No-Cause Jury Verdict Secured in Wrongful Death Trial

We successfully obtained a no-cause jury verdict in a 13-day wrongful death trial. The decedent, a 59-year-old man, was admitted to the emergency room on February 15, 2019, with complaints of abdominal pain, decreased appetite, and constipation, despite the use of laxatives. The patient did not complain of any nausea, vomiting, or diarrhea.
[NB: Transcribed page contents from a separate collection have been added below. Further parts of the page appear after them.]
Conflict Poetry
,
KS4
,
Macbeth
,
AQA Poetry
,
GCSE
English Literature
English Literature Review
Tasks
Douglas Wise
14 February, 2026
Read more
He had a significant medical history including diabetes, hypertension, prior coronary artery stenting, morbid obesity (with past gastric bypass surgery), longstanding ventral hernia, and back pain. A CT scan revealed multiple hernias and a potential closed-loop bowel obstruction, leading to a surgery consultation. Our client, an emergency general surgeon, interpreted that the patient did not have a closed loop or any significant obstruction and recommended non-surgical management. The patient was approved to have clear liquids, and had a vomiting incident shortly after, but our client was not notified. The patient was returned to NPO status, and after improving overnight, he was returned to “clears” and additional medical and renal consults were ordered. Our client did not receive any communications from the residents/nurses of any changes in the patient’s condition. On February 18, 2019, two rapid responses were called due to increased heart rate and vomiting. It is believed that the vomiting resulted in aspiration, causing sepsis, ultimately leading to the patient’s death. During the trial, the plaintiff’s sole medical expert highlighted imaging on the wrong hernia, which called into question all of his opinions in the case. We made key objections related to the expert testimony, limiting what the allegations were, and preventing new allegations from being made. After approximately two and a half hours of deliberating, the jury returned a no-cause verdict.